Александр Мелихов - Роман с простатитом
Ослепленный болью, я все же не промахнулся в раковину с метрового расстояния (после этого из умывальника удалили и дверь).
Расплавленный металл ночами требовал подниматься раз по десять, причем каждый сеанс требовал немедленного повтора. От недосыпания начало пошаливать сердце, но я лишь злорадствовал: туда тебе и дорога! Почувствовал жалость к Нему я лишь тогда, когда Он выдал чай с вишневым вареньем. Но тревога не являлась, покуда я не начал чувствовать боль и после этого дела, которое уже входило в сферу моего духа где-то неподалеку от зон чести и долга – удовольствия в моем скафандре уже давно ровно ничего не весили. Человеческое неуклонно расширяло свои владения: уже и
“просто баба” сделалось пресноватым для Его Величества – приходилось прибегать к пикантным сортирным соусам “грязных” слов: “ж…”, “п…”, – на эти слова он еще делал стойку.
Вновь утренняя моча, тревожно оберегаемая за пазухой в набитом автобусе. Какое-то “поле”, сплошь усеянное микроскопической сволочью, новый мясник за хобот подводит меня к очередной раковине и что-то снова впрыскивает. Дома, пытаясь унять жжение теплой ванной, я на пробу осторожненько попытался приоткрыть клапан. Ослепляющий ожог заставил меня нанести бесцельный, но могучий, как у кашалота, удар хвостом, от которого половина ванны оказалась на полу. Ежедневные инъекции, кои нынче насобачились делать в стоячку, как скоту, постепенно пустеющее
“поле” и – какая-то одеревенелость в корне моего истерзанного, но все еще петушившегося хулиганишки. “Грязные” слова Его еще поддерживали, но самое наслаждение как-то осипло, – впрочем, не все ли равно – долг исполнен. Приступы тоски к тому времени достигли такой силы и бесперебойности, что беспокоиться о мимолетных наслаждениях… Но в целом я и по этой части оставался сносным супругом.
Эпоха зрелости… Отказ от невозможного, примирение с неодолимым, ответственная работа на благо общества и семьи… Но мне из этих десятилетий помнятся лишь порывы к невозможному, бунты против неодолимого и смертная тоска поражений – тоска бессилия перед вездесущим и всемогущим скотством.

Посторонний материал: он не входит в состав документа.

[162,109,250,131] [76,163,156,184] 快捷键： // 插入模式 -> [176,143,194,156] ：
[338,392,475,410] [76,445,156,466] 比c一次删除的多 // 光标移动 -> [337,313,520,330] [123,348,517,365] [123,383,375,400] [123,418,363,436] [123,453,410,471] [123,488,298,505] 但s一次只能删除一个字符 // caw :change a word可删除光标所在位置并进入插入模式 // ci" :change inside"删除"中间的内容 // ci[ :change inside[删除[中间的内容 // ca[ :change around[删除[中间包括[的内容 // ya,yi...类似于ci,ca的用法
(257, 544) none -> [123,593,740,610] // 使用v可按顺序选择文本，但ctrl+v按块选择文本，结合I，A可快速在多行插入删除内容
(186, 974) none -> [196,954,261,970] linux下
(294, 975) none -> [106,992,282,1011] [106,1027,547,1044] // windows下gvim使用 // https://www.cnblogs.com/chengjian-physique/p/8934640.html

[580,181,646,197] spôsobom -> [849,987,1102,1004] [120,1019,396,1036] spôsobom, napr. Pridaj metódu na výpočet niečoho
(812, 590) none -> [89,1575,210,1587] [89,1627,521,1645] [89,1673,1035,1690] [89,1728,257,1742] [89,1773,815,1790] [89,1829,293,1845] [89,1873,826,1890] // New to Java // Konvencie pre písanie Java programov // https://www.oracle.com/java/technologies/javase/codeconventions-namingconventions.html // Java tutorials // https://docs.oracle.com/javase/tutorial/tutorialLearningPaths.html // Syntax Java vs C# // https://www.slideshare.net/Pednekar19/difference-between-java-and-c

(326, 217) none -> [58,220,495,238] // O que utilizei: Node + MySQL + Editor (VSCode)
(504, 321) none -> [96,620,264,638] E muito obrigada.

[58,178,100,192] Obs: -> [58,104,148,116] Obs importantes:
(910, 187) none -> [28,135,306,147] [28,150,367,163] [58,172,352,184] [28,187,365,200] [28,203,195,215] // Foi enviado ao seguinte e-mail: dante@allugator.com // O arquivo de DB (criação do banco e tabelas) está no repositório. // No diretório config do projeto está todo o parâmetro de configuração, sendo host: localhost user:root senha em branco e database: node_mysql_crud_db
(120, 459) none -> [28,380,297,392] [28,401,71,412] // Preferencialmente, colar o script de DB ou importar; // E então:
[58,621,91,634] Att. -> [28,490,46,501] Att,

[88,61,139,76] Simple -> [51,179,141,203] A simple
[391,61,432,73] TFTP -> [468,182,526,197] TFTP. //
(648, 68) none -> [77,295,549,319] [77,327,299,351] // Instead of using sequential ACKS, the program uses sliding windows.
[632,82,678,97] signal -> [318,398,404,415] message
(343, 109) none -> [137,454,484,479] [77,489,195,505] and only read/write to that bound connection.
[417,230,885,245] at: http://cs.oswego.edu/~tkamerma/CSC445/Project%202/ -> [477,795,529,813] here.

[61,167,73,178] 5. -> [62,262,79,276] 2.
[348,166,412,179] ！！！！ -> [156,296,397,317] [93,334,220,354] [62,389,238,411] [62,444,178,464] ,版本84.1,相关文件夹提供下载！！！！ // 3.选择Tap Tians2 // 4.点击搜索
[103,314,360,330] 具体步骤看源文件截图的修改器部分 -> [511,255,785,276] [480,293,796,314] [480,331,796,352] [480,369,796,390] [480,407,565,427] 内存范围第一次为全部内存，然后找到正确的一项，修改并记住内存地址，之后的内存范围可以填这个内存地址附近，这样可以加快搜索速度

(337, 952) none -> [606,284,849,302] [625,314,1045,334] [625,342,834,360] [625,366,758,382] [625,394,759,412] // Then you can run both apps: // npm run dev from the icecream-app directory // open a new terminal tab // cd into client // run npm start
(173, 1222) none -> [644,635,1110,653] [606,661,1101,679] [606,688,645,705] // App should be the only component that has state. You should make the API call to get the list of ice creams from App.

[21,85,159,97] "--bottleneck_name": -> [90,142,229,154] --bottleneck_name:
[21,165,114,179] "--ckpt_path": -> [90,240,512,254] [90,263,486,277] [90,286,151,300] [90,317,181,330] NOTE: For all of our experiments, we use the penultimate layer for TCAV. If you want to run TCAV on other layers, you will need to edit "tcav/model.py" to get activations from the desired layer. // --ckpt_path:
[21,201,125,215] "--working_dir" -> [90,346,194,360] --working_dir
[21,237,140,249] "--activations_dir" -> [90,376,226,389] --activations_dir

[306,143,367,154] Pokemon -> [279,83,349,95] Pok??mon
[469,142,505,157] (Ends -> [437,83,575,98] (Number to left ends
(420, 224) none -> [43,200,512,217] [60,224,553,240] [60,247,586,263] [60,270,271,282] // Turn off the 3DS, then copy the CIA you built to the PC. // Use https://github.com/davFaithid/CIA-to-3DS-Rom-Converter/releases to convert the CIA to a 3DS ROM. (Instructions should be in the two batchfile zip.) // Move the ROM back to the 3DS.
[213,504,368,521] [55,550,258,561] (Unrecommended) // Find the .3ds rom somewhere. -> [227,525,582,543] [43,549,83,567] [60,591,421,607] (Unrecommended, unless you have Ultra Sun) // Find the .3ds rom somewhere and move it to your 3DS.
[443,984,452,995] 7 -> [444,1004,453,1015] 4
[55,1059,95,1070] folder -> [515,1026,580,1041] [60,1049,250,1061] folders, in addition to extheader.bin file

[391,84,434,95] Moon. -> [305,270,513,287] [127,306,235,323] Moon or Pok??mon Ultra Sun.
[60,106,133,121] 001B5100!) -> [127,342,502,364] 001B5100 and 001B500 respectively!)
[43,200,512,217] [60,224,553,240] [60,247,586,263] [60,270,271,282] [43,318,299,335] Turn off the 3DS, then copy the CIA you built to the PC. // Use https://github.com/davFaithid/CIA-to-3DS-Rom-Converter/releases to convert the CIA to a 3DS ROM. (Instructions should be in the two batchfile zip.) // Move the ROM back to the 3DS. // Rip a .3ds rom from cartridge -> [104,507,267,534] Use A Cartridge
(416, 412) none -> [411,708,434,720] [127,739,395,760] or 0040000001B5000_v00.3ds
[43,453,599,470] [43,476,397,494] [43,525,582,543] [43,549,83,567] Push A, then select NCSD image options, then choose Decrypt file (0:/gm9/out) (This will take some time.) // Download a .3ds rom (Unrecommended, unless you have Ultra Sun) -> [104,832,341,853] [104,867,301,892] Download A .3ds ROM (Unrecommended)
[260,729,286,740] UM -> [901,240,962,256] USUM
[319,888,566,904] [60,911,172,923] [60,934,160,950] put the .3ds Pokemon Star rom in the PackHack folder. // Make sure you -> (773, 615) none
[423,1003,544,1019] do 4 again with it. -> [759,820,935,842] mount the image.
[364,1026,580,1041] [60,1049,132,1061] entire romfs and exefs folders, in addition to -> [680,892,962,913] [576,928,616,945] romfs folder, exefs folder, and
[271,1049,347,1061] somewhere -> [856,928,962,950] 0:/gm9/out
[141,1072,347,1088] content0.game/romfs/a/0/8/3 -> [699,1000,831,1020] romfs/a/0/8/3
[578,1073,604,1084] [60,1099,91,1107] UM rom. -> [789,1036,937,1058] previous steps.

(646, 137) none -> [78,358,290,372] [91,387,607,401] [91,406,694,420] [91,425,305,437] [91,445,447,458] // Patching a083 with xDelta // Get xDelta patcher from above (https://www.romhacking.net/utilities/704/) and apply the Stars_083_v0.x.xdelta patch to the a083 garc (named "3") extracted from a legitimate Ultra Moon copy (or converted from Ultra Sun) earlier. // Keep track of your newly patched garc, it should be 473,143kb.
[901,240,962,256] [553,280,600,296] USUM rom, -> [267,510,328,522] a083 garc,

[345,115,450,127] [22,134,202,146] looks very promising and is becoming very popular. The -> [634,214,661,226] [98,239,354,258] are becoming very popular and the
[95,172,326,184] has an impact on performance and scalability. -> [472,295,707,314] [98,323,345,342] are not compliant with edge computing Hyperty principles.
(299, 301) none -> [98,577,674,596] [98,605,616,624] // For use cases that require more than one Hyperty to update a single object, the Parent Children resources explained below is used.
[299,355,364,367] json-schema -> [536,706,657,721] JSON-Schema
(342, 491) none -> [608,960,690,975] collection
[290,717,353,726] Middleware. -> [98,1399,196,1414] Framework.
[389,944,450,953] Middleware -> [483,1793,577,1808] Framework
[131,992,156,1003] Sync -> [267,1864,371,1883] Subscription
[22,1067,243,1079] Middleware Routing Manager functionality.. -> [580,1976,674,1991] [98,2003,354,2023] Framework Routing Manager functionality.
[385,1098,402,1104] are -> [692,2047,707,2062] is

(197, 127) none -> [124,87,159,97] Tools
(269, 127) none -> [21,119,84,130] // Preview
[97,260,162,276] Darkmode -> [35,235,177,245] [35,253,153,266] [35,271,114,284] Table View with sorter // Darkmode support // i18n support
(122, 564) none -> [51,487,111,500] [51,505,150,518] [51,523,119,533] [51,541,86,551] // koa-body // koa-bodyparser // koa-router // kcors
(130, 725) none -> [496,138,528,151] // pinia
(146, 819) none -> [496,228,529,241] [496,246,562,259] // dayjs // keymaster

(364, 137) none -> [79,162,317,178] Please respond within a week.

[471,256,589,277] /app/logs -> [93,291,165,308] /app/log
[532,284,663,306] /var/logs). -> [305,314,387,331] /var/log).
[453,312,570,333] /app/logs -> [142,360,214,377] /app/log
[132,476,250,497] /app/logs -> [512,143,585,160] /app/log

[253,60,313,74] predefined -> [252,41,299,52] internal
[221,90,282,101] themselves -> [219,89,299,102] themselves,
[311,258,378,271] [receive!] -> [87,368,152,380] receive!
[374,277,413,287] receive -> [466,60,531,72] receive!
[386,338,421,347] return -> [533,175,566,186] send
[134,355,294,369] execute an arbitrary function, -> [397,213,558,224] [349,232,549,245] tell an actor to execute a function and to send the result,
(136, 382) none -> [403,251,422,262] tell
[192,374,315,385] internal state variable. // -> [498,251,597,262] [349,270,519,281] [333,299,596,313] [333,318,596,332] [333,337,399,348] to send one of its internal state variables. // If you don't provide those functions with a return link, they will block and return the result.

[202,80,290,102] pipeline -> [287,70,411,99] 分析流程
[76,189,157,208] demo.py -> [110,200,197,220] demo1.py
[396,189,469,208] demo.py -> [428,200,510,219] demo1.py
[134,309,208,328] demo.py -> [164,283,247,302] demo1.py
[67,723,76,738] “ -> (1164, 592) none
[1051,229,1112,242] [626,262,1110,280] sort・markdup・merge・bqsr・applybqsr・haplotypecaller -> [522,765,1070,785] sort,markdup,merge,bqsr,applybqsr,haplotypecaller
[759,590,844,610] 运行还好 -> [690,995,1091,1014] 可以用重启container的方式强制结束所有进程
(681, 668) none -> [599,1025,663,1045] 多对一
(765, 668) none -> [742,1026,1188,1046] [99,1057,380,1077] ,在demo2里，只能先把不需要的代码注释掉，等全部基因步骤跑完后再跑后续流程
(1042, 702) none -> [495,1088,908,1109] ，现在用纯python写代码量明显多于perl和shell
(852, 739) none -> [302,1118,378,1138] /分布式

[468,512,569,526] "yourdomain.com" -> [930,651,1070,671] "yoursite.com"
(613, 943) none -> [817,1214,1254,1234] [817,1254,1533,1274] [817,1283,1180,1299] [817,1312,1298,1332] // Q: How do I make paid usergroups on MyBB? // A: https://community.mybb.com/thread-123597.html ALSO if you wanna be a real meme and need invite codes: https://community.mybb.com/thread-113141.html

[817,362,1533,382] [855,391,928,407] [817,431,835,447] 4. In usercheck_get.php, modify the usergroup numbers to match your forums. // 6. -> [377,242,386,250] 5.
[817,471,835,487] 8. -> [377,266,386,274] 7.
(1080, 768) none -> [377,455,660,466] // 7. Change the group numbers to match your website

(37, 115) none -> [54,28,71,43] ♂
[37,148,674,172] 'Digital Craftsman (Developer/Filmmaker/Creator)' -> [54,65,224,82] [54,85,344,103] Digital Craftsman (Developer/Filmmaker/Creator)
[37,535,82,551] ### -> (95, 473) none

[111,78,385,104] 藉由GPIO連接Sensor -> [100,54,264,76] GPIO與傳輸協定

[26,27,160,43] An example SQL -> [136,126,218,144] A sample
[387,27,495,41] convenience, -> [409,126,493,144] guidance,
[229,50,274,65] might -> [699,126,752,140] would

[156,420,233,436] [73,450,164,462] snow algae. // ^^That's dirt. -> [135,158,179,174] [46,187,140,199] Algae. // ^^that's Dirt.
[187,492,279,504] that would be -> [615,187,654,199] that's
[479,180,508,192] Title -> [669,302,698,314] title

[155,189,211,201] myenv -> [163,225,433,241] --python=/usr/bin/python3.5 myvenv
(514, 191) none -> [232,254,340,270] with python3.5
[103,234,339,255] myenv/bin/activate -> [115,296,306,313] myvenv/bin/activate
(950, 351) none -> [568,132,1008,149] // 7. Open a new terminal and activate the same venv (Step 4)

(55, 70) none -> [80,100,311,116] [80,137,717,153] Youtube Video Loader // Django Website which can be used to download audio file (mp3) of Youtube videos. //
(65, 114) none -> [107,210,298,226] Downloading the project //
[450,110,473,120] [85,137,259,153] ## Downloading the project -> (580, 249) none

Хотя на благо семьи я таки потрудился: переселил своих девушек из комнаты в мэнээсовском общежитии в приличную двухкомнатную квартирку, защитил диссертацию. Послужил я и на благо общества: покуда наука была не скромным “познанием” мертвой реальности, а прорывом в некое Черт-те Что, я, как монгольфьер, отделялся от земли, распираемый гордостью за наши гулкие залы с “установками
”, – восторг дикаря перед чудом стиральной машины “Вятка” и холодильника “Минск-5”.
Больше никогда в жизни я столько не работал и не отдыхал.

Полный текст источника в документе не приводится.